> Work item:
Every line of the data below that holds the string "Texas" needs to be reported.
===== Dataset entries
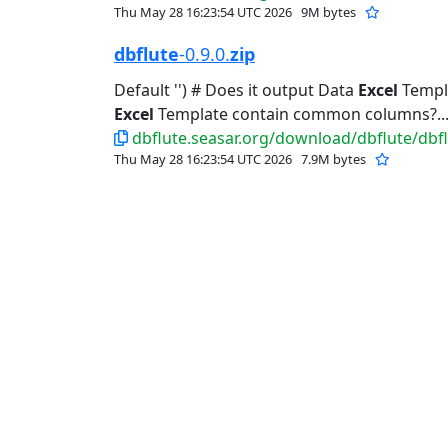
Thu May 28 16:23:54 UTC 2026
9M bytes
dbflute
-0.9.0.
zip
Default '') # Does it output Data
Excel
Templat
Excel
Template contain common columns?..
dbflute.seasar.org/download/dbflute/dbflu
Thu May 28 16:23:54 UTC 2026
7.9M bytes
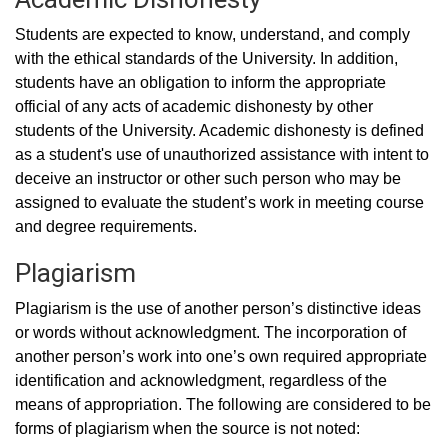
Students are expected to know, understand, and comply
with the ethical standards of the University. In addition,
students have an obligation to inform the appropriate
official of any acts of academic dishonesty by other
students of the University. Academic dishonesty is defined
as a student's use of unauthorized assistance with intent to
deceive an instructor or other such person who may be
assigned to evaluate the student’s work in meeting course
and degree requirements.
Plagiarism
Plagiarism is the use of another person’s distinctive ideas
or words without acknowledgment. The incorporation of
another person’s work into one’s own required appropriate
identification and acknowledgment, regardless of the
means of appropriation. The following are considered to be
forms of plagiarism when the source is not noted:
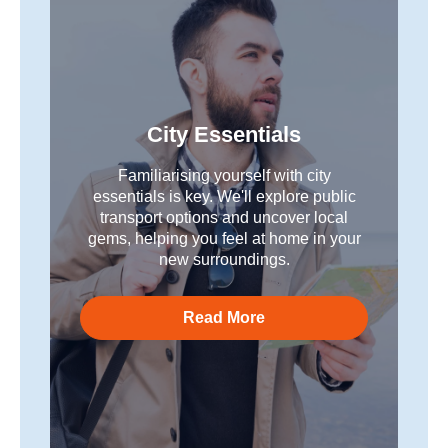
City Essentials
Familiarising yourself with city
essentials is key. We'll explore public
transport options and uncover local
gems, helping you feel at home in your
new surroundings.
Read More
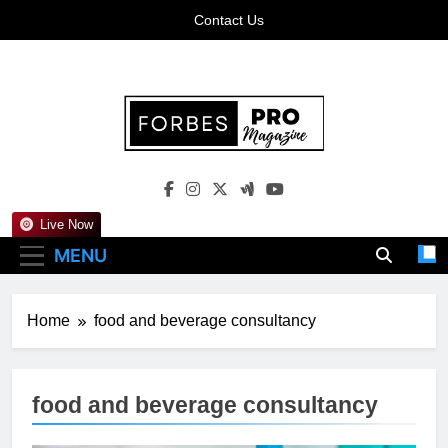
Skip
Contact Us
to
content
Forbes Pro
Empowering Business Leaders With Insights,
Magazine
Strategies, And Success Stories
Live Now
MENU
Home
food and beverage consultancy
food and beverage consultancy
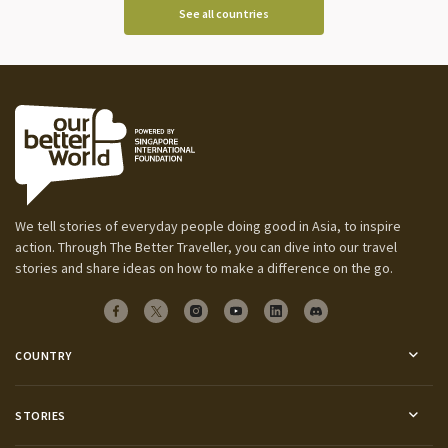
See all countries
We tell stories of everyday people doing good in Asia, to inspire
action. Through The Better Traveller, you can dive into our travel
stories and share ideas on how to make a difference on the go.
COUNTRY
STORIES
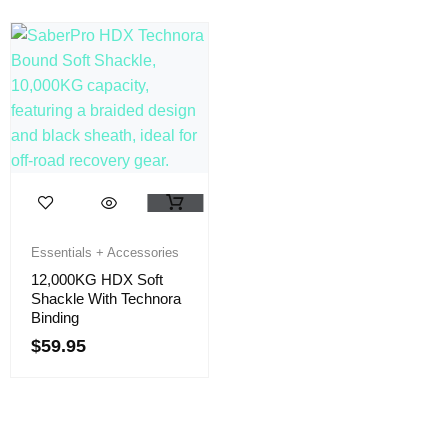
Essentials + Accessories
12,000KG HDX Soft
Shackle With Technora
Binding
$
59.95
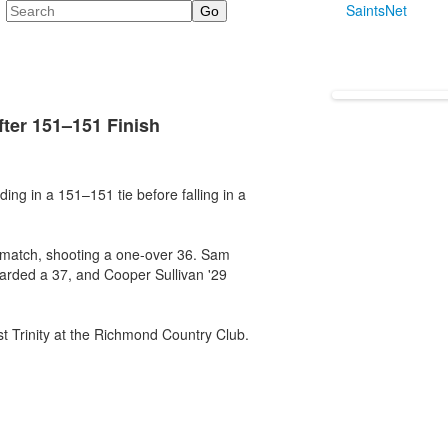
Search
SaintsNet
fter 151–151 Finish
ing in a 151–151 tie before falling in a
 match, shooting a one-over 36. Sam
carded a 37, and Cooper Sullivan '29
st Trinity at the Richmond Country Club.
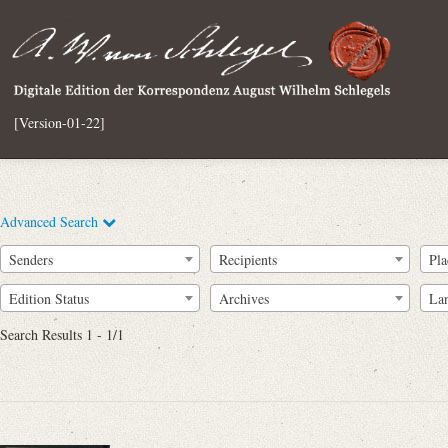
[Version-01-22]
Advanced Search
Senders
Recipients
Pla
Edition Status
Archives
La
Search Results 1 - 1/1
Full Text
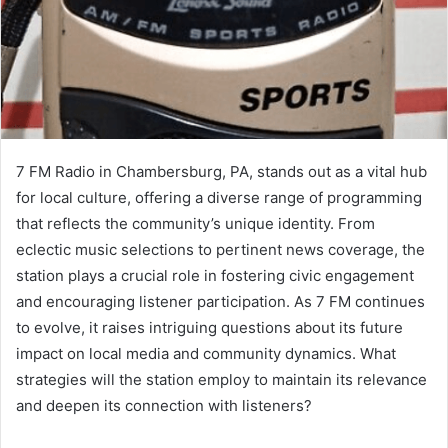
7 FM Radio in Chambersburg, PA, stands out as a vital hub
for local culture, offering a diverse range of programming
that reflects the community’s unique identity. From
eclectic music selections to pertinent news coverage, the
station plays a crucial role in fostering civic engagement
and encouraging listener participation. As 7 FM continues
to evolve, it raises intriguing questions about its future
impact on local media and community dynamics. What
strategies will the station employ to maintain its relevance
and deepen its connection with listeners?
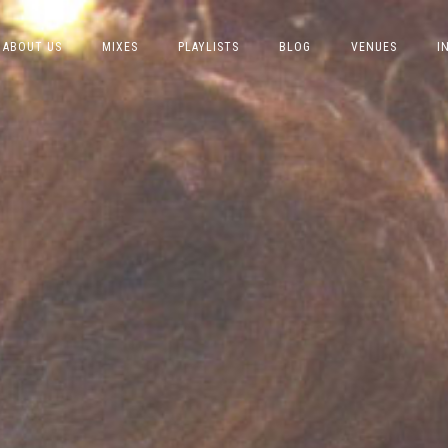
ABOUT US
MIXES
PLAYLISTS
BLOG
VENUES
I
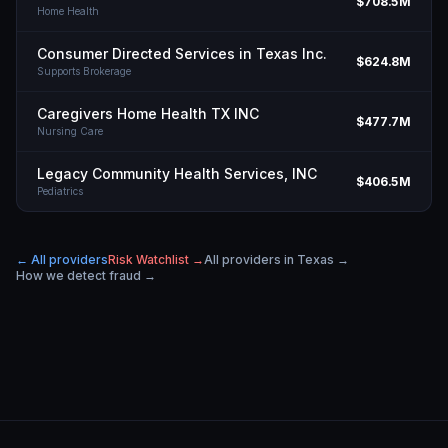
$708.5M
Home Health
Consumer Directed Services in Texas Inc.
$624.8M
Supports Brokerage
Caregivers Home Health TX INC
$477.7M
Nursing Care
Legacy Community Health Services, INC
$406.5M
Pediatrics
← All providers
Risk Watchlist →
All providers in
Texas
→
How we detect fraud →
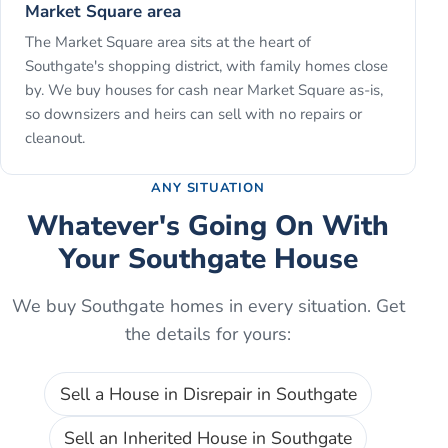
Market Square area
The Market Square area sits at the heart of
Southgate's shopping district, with family homes close
by. We buy houses for cash near Market Square as-is,
so downsizers and heirs can sell with no repairs or
cleanout.
ANY SITUATION
Whatever's Going On With
Your
Southgate
House
We buy
Southgate
homes in every situation. Get
the details for yours:
Sell a House in Disrepair
in
Southgate
Sell an Inherited House
in
Southgate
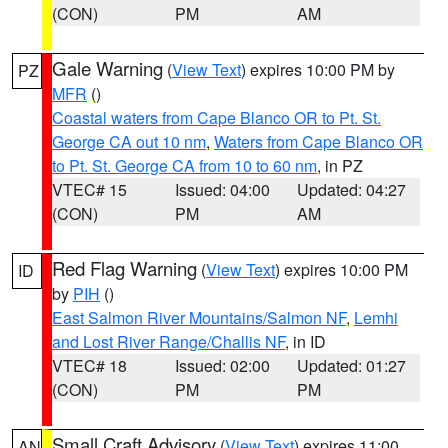
(CON)
PM
AM
Gale Warning
(
View Text
) expires 10:00 PM by
PZ
MFR
()
Coastal waters from Cape Blanco OR to Pt. St.
George CA out 10 nm
,
Waters from Cape Blanco OR
to Pt. St. George CA from 10 to 60 nm
, in PZ
VTEC# 15
Issued: 04:00
Updated: 04:27
(CON)
PM
AM
Red Flag Warning
(
View Text
) expires 10:00 PM
ID
by
PIH
()
East Salmon River Mountains/Salmon NF
,
Lemhi
and Lost River Range/Challis NF
, in ID
VTEC# 18
Issued: 02:00
Updated: 01:27
(CON)
PM
PM
Small Craft Advisory
(
View Text
) expires 11:00
AN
==========
> Reply:
Consumer Directed Services in Texas Inc.
Texas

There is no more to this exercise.